1031 Exchange Requirements
Exchanges called 1031 exchanges are a power tax tool to avoid the burden of capital gains taxes. Capital gains taxes may be levied upon the sale of any capital asset that has experienced appreciation during the time period the tax payer has held it. By entering into a 1031 exchange upon the sale of the asset, capital gains taxes can be deferred indefinitely.
Section 1031 of the IRS code
Section 1031 of the IRS code lays out the basic eligibility requirements for a 1031 exchange. "No gain or loss shall be recognized on the exchange of property held for productive use in a trade or business or for investment if such property is exchanged solely for property of like kind which is to be held either for productive use in a trade or business or for investment," it states.

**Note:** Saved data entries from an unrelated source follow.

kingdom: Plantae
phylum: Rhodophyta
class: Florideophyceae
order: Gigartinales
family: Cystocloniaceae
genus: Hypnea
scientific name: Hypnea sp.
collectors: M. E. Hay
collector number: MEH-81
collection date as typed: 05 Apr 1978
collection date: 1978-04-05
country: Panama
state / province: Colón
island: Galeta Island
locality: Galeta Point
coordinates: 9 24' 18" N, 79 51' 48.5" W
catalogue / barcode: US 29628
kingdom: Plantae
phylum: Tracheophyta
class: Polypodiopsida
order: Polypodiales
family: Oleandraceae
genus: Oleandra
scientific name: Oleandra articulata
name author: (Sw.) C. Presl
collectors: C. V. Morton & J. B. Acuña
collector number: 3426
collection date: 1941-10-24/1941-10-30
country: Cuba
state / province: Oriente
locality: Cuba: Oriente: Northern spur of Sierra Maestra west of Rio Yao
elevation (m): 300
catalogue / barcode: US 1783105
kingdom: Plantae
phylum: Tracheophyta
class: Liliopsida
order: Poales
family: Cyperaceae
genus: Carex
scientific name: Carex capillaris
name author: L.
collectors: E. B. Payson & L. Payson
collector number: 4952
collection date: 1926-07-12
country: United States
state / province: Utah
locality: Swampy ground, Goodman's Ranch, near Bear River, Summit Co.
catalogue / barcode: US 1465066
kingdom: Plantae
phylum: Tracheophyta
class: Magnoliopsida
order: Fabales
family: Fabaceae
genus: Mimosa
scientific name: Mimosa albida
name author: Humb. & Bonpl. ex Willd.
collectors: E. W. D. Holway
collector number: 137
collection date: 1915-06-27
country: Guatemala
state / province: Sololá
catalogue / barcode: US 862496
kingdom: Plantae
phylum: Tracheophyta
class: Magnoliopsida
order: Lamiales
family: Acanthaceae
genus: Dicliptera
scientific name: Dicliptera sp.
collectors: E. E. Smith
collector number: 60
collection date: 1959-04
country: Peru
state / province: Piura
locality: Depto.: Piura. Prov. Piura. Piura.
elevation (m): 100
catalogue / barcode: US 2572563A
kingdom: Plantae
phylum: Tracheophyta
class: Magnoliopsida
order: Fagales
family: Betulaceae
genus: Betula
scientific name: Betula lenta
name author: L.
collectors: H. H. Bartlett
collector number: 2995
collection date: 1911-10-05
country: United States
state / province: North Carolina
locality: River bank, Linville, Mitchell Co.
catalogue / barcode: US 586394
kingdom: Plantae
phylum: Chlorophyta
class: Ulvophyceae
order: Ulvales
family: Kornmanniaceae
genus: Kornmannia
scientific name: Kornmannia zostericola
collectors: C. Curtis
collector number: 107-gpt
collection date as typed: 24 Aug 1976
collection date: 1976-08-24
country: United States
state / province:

Basically, if the tax-payer is selling property that he has used for business purposes or held as an investment, he can defer his capital gains tax obligation by using the proceeds from the sale to purchase a similar property that will also be used for business purposes or held as an investment.
The term "like-kind" in the tax code merely means that the taxpayer cannot use proceeds from the sale of an asset in a specific asset class to purchase a new asset in a different asset class. In short, real estate for real estate, livestock for livestock or rare gems for rare gems meet the definition.
A 1031 exchange must be initiated concurrently with the close on the sale of the relinquished property. At that time the funds must be transferred to a qualified intermediary (QI), whose primary role is to hold the funds and assist in identification of potential replacement properties.
From the date of closing you have 45 days to identify your potential replacement property or properties. Additionally, within 180 days of the close on your relinquished property you need to complete the purchase of your replacement property. These timelines are hard and fast; failure to abide by them will result in the taxpayer having to pay the tax.